Journalist fined for ‘body-shaming’ Meloni
A court in Milan has fined reporter Giulia Cortese €5,000 for a jibe about the Italian Prime Minister
A Milan court has ruled that journalist Giulia Cortese must pay €5,000 ($5,465) in damages to Italy’s Giorgia Meloni over an online insult about her height. The judge said the comments on X (formerly Twitter) were “defamatory” in nature and “body-shamed” the Italian prime minister.
Cortese was also given a second suspended fine of €1,200 and can appeal the ruling.
The case dates to October 2021, when Cortese posted a mocked-up photo of Meloni with a picture of the late fascist leader Benito Mussolini in the background. The politician, who was then in opposition, confronted the journalist online over the picture. The reporter replied with a string of messages, one of which said: “You don’t scare me, Giorgia Meloni. After all, you’re only 1.2 meters (4 feet) tall. I can’t even see you.”
In a post on Facebook, Meloni wrote at the time that “this falsified photo is of unique gravity.” She added that she had “already instructed my lawyer to take legal action against this despicable hoax.”
While the judge eventually concluded that the Mussolini post did not violate the law, the court ruled in Meloni’s favor concerning Cortese’s comments on her stature.
According to media reports, the Italian prime minister’s height is between 1.58 and 1.63 meters.
Commenting on X on Thursday, Cortese claimed that “Italy’s government has a serious problem with freedom of expression and journalistic dissent.”

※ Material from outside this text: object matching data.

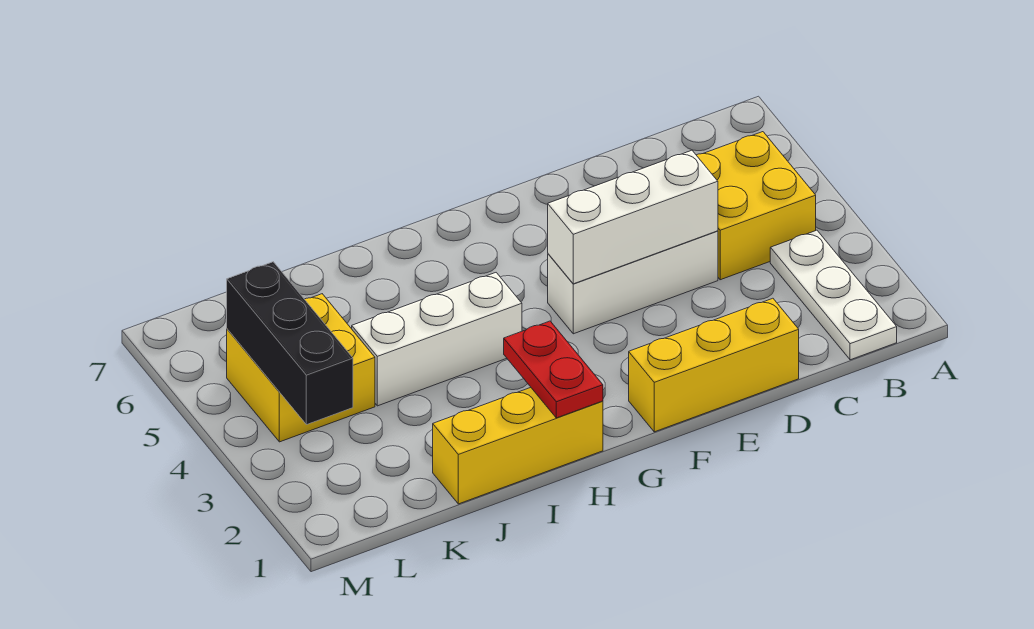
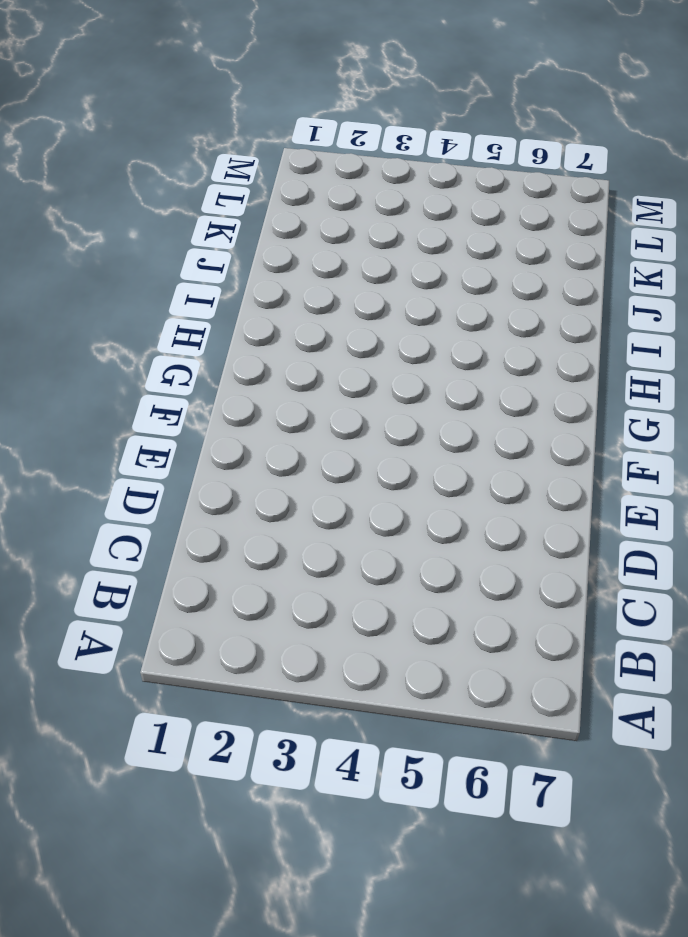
none -> white plate B1:B3 level 1
none -> yellow brick B4:C5 level 1

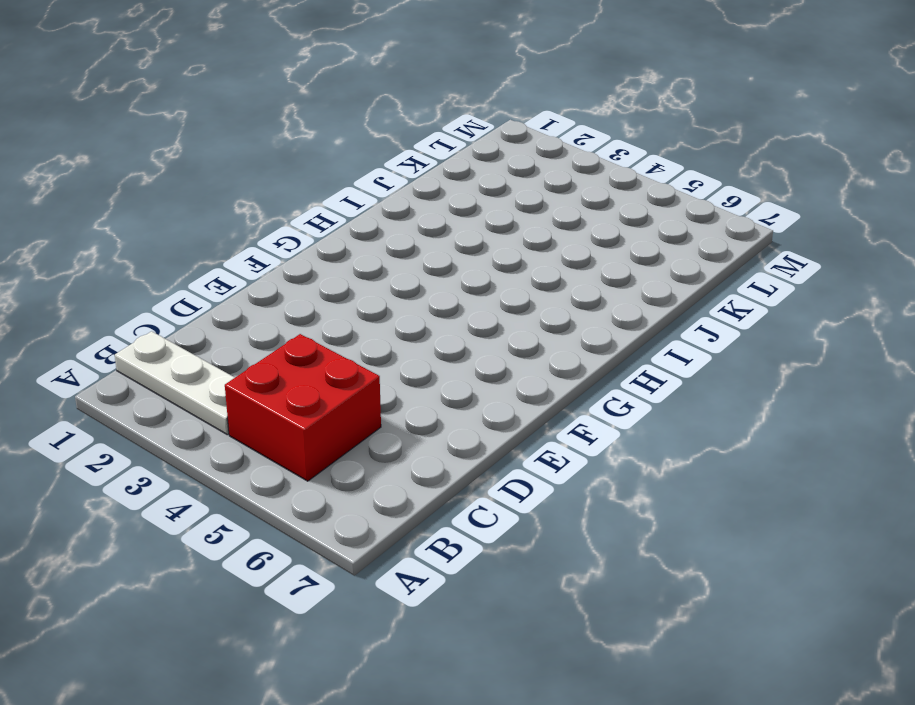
red brick B4:C5 level 1 -> yellow brick B4:C5 level 1
none -> yellow brick D1:F1 level 1
none -> white brick D4:F4 level 1

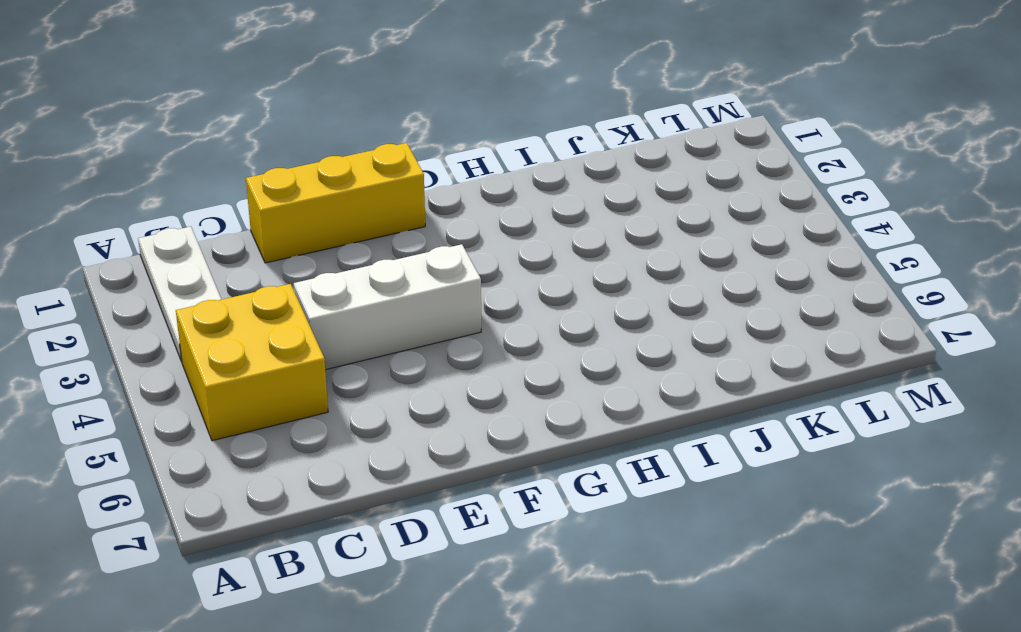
none -> yellow brick H1:J1 level 1
none -> white brick H4:J4 level 1

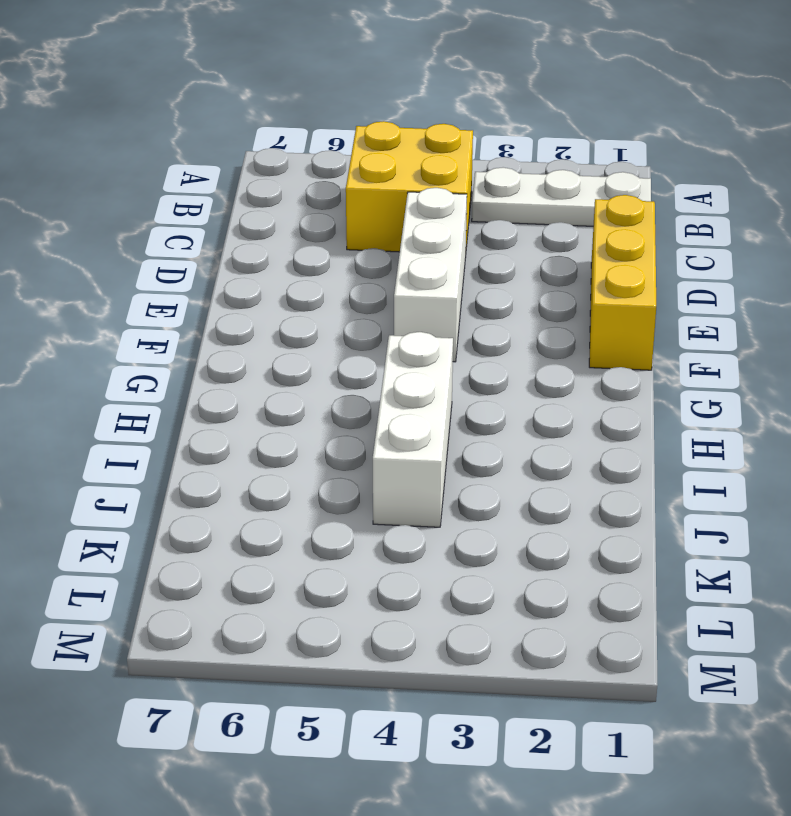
none -> yellow brick H1:J1 level 1
none -> yellow brick K4:L5 level 1

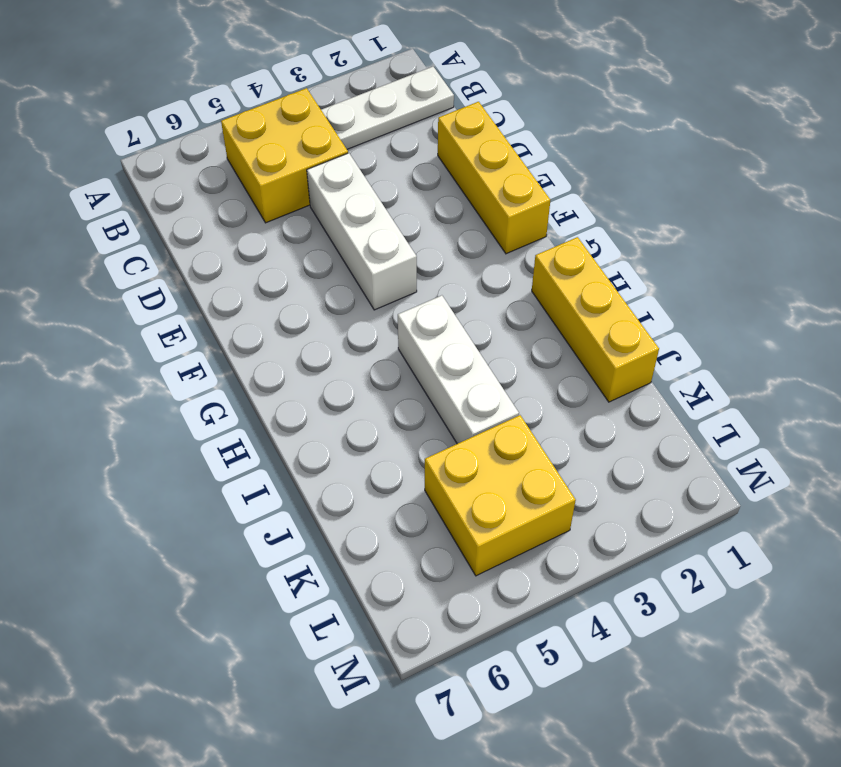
none -> white brick D4:F4 level 2
none -> red plate H1:H2 level 2

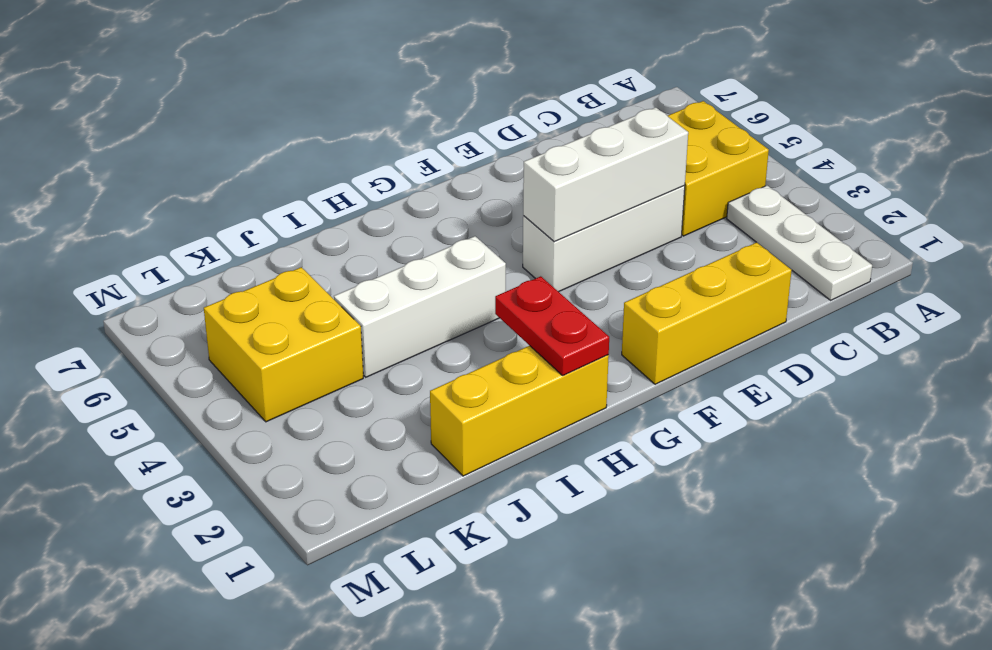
none -> black brick L3:L5 level 2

This is not the first time Meloni has taken a journalist to court. Last October, a court in Rome fined anti-mafia reporter and author Roberto Saviano €1,000 plus legal expenses for insulting the right-wing politician over her hardline anti-immigration stance on a TV show in 2021.
In its 2024 World Press Freedom Index, Reporters Without Borders ranked Italy five points lower than last year, relegating it to 46th place. The organization cited a growing number of lawsuits against journalists as one of the reasons.
Last month, Vera Jourova, Vice-President of the EU Commission and commissioner in charge of values and transparency, said that Brussels was seeing “negative trends in the media in Italy.”